Ieri, mercoledì 15 marzo, nella chiesa abbaziale di Santa Maria di Farfa, la Comunità benedettina ha celebrato la Messa Solenne per l'anniversario della morte – dies natalis in cielo - del Beato Placido Riccardi (15 marzo 1915) ricordando come la sua santità provenisse dalla sua grande umiltà che lo portava a nascondersi pur rimanendo un faro, un maestro, un autentico servo di Dio che ha conformato il proprio cuore in tutto e per tutto alla sua volontà.
"I monaci fanno a Farfa quello che dovunque e sempre devono fare i monaci benedettini. La loro vita è un intreccio di preghiera e di lavoro; operosità questa preziosa e soave, che va tutto a vantaggio delle popolazioni circostanti, alle quali, stanche del faticoso lavoro ed avvilite dalle inevitabili lotte e difficoltà della vita, quando s'adunano nella basilica mariana il monaco farfense, coll'indice proteso in alto, addita un fine, una meta superiore, più confortante e più degna delle aspirazioni del cuore umano: il cielo, Dio" (I. Schuster, L'imperiale abbazia di Farfa: un contributo alla storia del ducato romano nel medioevo, Roma, 1921, p. 393). Il Beato Placido ne è stato un esempio.

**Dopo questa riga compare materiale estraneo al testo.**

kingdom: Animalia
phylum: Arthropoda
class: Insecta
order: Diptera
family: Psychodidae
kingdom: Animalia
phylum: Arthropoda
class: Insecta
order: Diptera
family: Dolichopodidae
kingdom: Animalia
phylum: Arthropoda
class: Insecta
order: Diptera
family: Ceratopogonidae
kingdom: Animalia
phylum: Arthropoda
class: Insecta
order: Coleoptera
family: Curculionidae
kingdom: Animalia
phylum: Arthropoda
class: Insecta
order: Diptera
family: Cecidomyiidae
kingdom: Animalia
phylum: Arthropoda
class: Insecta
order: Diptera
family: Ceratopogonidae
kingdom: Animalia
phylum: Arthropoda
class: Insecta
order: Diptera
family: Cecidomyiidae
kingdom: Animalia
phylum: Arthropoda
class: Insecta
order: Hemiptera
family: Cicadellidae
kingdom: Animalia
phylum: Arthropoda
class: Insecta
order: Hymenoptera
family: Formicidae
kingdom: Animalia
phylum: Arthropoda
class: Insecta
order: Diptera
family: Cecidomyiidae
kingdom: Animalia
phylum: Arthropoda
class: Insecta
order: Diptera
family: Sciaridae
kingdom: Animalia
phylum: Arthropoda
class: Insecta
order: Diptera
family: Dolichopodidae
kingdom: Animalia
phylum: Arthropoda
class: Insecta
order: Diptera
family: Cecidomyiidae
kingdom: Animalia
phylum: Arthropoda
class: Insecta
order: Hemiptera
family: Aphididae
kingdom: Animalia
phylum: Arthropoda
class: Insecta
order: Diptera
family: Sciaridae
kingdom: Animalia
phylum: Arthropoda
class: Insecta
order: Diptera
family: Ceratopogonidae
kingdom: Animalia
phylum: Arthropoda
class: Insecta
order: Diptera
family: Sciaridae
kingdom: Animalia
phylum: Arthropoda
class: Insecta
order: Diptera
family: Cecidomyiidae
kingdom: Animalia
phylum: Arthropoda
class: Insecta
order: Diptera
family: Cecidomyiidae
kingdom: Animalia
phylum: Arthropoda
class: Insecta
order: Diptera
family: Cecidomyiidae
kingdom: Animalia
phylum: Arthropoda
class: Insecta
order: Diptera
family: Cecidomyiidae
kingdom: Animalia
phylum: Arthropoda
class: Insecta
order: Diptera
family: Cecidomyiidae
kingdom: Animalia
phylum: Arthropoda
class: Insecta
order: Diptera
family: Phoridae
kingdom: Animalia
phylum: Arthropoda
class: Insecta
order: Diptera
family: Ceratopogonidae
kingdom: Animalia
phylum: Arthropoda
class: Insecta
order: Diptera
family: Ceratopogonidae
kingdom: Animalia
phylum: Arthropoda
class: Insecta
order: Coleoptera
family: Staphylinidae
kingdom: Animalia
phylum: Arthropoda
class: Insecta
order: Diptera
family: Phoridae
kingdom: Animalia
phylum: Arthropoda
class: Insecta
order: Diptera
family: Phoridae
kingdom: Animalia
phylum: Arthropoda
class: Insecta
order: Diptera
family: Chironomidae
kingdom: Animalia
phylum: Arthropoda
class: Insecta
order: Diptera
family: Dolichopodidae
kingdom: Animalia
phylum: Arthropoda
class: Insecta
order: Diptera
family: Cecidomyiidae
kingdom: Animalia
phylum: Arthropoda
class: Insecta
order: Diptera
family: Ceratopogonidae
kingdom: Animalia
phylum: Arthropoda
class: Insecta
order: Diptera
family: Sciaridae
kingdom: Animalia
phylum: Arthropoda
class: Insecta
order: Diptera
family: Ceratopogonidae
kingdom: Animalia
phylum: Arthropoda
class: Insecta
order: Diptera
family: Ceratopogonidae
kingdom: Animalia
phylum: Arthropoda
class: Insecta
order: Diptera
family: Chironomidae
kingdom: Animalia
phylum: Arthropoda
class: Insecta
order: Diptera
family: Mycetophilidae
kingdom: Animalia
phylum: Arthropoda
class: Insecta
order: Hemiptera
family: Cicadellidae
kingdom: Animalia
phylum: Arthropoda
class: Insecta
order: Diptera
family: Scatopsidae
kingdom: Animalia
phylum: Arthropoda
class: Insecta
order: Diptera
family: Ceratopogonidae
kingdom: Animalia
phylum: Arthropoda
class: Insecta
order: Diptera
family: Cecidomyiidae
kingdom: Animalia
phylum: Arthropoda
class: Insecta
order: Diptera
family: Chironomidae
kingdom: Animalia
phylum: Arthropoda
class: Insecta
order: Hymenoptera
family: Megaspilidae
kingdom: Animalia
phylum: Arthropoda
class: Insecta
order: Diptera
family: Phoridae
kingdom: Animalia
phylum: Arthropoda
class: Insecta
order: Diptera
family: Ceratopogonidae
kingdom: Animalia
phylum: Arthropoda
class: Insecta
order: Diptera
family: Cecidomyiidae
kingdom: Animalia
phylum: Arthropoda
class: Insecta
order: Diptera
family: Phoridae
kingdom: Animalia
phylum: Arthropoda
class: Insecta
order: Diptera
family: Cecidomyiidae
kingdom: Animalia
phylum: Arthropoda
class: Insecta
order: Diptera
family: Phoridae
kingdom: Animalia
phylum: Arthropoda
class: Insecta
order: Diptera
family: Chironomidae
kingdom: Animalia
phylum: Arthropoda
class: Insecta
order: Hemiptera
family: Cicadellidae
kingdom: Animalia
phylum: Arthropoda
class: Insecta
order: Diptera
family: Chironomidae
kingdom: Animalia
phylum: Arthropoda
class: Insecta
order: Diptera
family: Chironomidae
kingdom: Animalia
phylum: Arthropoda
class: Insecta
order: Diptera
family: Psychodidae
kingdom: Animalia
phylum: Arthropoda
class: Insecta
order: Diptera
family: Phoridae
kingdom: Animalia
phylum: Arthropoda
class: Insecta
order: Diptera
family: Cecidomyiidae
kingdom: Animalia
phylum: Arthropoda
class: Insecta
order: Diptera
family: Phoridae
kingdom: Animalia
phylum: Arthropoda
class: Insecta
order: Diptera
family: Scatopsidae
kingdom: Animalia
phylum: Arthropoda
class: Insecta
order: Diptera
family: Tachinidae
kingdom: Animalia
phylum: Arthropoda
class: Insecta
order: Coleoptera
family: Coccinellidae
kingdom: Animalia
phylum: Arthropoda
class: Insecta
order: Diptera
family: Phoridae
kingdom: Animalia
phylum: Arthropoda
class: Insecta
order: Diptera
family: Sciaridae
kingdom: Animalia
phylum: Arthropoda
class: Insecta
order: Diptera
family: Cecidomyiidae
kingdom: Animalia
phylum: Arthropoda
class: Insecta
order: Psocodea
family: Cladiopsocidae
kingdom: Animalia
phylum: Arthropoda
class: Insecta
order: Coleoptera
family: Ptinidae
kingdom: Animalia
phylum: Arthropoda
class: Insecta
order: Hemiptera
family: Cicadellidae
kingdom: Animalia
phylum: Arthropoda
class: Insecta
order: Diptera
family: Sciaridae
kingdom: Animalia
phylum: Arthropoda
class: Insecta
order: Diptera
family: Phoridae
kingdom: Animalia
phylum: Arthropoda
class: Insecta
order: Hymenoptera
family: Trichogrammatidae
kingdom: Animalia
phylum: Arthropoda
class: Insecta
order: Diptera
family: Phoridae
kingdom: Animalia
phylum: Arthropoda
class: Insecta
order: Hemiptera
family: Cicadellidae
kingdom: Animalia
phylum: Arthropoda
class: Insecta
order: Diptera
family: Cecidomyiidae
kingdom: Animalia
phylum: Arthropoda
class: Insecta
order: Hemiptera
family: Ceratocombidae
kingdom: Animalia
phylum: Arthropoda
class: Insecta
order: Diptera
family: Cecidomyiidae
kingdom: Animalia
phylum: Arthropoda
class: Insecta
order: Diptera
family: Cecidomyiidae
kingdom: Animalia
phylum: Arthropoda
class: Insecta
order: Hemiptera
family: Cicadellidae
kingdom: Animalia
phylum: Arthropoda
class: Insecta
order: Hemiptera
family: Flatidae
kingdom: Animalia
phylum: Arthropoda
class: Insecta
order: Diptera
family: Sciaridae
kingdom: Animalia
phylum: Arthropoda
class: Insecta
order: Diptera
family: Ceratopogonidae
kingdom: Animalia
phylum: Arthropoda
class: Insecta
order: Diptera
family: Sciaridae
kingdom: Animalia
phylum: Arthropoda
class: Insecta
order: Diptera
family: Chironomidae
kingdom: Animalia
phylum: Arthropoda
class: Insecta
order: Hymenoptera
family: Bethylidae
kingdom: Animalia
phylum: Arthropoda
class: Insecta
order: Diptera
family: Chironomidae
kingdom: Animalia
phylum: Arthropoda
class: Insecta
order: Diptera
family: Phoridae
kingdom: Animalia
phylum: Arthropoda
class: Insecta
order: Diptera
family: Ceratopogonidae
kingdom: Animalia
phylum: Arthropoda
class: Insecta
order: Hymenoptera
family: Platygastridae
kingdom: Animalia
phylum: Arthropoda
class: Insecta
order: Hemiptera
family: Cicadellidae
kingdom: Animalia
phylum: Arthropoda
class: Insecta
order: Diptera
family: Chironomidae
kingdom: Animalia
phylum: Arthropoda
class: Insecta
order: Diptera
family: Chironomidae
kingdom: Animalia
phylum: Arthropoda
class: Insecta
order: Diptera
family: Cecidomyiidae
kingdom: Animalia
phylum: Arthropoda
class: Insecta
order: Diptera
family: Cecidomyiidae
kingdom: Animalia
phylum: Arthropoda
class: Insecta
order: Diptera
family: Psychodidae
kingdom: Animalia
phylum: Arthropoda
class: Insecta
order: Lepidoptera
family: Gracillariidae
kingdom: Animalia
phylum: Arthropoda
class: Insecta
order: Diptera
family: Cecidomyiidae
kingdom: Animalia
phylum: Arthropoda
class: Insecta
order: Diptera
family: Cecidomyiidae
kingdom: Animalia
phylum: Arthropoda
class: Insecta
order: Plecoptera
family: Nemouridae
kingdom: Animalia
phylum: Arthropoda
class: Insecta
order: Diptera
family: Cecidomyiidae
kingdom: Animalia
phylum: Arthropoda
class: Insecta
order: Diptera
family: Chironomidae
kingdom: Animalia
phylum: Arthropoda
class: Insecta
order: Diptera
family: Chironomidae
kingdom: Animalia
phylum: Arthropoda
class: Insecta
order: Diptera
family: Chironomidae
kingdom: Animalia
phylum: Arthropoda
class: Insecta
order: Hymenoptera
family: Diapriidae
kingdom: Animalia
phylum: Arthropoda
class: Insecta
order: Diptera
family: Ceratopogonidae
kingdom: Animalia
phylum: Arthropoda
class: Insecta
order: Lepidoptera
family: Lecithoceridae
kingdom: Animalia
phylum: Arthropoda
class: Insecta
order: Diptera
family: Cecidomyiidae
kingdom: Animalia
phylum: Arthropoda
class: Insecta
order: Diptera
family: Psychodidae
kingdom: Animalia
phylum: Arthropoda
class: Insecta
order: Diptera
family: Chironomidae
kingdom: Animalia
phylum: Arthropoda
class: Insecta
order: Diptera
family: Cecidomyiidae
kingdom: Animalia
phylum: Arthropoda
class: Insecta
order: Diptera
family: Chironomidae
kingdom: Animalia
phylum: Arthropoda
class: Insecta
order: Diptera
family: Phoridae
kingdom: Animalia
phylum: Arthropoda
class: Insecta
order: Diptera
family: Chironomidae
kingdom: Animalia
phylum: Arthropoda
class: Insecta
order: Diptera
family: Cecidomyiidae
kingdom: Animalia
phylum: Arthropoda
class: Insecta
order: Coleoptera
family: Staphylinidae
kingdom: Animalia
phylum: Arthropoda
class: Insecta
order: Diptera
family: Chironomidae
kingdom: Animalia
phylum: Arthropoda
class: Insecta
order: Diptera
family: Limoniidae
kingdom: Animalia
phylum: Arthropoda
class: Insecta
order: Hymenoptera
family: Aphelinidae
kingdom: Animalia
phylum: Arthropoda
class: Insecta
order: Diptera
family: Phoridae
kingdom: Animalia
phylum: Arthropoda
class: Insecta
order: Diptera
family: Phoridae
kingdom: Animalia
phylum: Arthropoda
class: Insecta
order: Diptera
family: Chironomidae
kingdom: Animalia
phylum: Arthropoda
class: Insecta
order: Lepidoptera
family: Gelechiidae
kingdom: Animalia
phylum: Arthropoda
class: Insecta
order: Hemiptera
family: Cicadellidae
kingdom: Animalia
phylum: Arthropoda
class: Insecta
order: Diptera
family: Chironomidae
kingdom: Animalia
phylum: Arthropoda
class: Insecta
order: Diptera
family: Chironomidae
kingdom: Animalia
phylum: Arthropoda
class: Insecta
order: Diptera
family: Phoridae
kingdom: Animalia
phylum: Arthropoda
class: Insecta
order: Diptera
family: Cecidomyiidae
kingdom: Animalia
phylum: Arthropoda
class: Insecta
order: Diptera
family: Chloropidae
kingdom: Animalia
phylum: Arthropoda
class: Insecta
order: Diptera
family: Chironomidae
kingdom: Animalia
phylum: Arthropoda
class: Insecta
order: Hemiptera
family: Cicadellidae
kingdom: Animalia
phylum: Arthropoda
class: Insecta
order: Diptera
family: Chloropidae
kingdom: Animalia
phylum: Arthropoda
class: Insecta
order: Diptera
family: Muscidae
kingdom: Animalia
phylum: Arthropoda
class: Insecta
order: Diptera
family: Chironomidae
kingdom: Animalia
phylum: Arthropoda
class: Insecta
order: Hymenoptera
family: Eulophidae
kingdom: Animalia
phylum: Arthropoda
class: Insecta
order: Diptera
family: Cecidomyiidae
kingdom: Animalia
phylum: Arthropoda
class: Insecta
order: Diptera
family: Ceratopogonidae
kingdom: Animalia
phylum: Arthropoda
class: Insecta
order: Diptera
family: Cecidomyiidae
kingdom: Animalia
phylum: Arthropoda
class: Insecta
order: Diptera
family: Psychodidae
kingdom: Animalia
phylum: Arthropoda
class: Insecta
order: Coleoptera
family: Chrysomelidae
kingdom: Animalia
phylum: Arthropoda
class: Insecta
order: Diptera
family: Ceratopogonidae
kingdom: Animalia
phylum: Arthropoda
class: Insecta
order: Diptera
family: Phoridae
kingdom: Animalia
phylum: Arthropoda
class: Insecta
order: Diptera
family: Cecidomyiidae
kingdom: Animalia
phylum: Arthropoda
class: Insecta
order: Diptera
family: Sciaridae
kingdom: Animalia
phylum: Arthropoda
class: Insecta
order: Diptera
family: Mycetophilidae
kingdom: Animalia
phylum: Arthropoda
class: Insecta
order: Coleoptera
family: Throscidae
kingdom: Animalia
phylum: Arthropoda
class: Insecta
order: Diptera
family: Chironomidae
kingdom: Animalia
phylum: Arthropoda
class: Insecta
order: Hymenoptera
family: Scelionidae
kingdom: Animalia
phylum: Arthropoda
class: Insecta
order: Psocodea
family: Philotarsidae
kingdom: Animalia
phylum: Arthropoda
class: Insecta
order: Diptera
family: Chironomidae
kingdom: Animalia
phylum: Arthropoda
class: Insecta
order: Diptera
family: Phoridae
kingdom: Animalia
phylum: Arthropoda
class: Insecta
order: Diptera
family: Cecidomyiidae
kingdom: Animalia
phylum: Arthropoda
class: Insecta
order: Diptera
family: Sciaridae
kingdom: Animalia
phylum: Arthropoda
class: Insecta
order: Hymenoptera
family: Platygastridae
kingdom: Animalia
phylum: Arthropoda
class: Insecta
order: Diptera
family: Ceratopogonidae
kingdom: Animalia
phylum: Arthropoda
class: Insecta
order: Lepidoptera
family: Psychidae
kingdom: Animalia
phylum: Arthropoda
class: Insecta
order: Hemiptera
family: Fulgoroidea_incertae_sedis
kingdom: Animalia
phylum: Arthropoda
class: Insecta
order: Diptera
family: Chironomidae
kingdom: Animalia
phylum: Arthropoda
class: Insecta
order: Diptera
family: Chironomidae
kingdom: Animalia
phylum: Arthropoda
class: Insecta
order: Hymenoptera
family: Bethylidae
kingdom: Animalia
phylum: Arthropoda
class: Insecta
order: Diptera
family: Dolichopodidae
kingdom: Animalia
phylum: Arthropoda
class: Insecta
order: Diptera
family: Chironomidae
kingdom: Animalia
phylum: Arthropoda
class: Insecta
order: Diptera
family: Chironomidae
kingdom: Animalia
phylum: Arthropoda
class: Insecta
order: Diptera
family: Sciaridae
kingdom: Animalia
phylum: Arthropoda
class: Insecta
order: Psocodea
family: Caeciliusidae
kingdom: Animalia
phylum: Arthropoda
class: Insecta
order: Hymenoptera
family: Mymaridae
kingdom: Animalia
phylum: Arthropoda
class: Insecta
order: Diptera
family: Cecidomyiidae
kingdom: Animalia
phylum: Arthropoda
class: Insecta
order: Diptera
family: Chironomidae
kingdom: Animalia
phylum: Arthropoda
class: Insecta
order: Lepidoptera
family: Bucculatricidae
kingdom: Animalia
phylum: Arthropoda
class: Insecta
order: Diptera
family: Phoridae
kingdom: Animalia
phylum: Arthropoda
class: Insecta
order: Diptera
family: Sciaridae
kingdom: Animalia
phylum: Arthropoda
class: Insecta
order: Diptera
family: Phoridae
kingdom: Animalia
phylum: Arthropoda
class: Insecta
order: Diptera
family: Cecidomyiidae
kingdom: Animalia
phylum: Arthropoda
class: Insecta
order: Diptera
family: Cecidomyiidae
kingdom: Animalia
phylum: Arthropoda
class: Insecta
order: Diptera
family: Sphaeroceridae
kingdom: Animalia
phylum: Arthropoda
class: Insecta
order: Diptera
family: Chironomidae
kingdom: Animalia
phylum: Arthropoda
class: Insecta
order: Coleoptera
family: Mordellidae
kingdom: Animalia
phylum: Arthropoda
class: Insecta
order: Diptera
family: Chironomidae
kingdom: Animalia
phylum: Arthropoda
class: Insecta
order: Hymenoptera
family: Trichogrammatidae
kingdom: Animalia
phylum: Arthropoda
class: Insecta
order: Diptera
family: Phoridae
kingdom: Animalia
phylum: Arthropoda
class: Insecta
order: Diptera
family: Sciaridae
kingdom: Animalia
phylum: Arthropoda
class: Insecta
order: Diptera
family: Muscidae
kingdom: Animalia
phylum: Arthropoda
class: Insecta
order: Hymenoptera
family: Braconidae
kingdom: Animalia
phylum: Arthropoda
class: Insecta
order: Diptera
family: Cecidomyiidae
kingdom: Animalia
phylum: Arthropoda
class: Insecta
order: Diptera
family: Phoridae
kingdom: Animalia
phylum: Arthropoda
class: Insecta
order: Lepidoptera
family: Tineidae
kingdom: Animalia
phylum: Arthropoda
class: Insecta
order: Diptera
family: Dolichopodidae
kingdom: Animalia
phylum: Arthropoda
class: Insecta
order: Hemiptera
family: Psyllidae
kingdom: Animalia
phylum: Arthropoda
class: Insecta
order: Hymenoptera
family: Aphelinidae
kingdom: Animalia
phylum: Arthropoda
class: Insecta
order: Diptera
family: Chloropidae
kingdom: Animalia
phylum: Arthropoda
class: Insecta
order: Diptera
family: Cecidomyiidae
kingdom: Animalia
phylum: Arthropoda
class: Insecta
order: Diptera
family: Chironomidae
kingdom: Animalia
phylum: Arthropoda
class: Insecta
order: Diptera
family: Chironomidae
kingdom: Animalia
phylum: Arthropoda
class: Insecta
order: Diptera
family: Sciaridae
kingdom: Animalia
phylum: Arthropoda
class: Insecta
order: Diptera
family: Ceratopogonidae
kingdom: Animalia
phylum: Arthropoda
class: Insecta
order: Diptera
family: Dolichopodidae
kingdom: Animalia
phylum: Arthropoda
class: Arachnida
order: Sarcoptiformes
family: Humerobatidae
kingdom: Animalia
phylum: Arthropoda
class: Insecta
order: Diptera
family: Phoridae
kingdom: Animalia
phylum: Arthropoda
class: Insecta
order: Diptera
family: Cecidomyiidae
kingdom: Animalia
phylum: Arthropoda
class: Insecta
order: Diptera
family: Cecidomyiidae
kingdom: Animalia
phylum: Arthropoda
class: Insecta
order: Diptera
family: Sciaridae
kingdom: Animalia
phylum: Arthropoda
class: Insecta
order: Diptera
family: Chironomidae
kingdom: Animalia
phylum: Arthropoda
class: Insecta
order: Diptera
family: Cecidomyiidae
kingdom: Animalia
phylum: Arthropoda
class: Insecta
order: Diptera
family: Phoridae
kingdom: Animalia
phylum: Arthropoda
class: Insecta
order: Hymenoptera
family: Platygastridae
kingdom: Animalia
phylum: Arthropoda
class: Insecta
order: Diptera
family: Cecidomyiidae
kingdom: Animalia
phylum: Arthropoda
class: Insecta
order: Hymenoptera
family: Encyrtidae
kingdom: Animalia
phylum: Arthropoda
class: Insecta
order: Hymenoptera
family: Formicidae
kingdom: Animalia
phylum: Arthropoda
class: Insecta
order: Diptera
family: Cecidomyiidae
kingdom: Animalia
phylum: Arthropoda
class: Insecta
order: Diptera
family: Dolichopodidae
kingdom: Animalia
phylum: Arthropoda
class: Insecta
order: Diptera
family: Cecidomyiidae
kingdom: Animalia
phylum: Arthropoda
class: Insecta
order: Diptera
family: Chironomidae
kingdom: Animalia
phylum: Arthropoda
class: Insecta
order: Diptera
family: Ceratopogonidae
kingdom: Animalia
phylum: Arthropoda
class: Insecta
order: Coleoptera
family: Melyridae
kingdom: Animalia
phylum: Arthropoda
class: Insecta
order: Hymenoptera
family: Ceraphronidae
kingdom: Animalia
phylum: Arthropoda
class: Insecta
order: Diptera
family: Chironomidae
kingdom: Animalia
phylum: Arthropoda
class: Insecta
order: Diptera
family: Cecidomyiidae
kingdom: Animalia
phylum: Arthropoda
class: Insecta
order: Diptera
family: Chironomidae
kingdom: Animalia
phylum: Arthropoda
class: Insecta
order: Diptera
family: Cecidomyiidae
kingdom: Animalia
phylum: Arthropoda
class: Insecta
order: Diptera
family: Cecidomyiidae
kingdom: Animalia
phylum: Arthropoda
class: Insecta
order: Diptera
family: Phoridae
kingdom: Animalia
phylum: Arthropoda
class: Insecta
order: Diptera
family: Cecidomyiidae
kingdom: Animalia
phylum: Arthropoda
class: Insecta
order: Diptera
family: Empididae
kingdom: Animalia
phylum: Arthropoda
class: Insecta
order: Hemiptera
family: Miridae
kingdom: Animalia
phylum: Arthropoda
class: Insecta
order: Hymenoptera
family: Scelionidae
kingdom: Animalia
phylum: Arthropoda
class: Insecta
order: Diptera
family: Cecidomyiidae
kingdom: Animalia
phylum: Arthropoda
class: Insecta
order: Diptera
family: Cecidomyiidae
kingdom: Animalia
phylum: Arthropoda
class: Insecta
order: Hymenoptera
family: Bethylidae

La celebrazione è stata accompagnata dalla corale Mompeo-Farfa che ha intonato, sia all'inizio sia alla fine, il "Nuovo Inno al Beato Placido Riccardi" (datato tra il 1981 e il 1982, a cura di Dom Massimo Lapponi o.s.b. ed il M° Mauro Porfiri). Alte le voci sia dei monaci sia dei coristi per il Kyrie e il Gloria (eccezione per Solennità della festa, poiché in Quaresima si omette). Partecipare alle liturgie benedettine significa anche ascoltare la straordinaria potenza della musica e del canto attraverso i quali l'anima tende ad elevarsi.